* **DATA BELOW**
══════

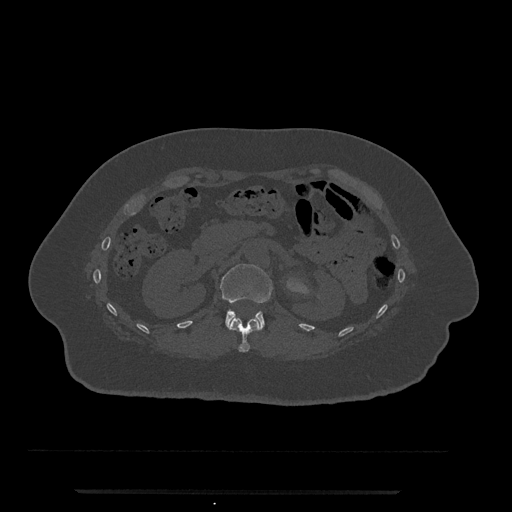
CT including the spine, one axial slice; reconstruction kernel Br40s/3; 120 kVp; bone window (W 1800 / L 400 HU); 0.5 mm slice thickness; 512 × 512 image matrix, field of view 440 × 440 mm. Female patient, age 51 years. From the clinical record (not read from this slice): primary cancer: neuro.
Structures marked on this image (semi-automatically segmented with operator editing):
- L1 vertebra: bounding box <220,264,273,329> (left, top, right, bottom; pixels)
- T12 vertebra: <228,317,261,353>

══════

* **EXERCISE DETAILS**
Take each line from the preceding material that contains "vertebra" and copy it.

* **RESULT BELOW**
- L1 vertebra: bounding box <220,264,273,329> (left, top, right, bottom; pixels)
- T12 vertebra: <228,317,261,353>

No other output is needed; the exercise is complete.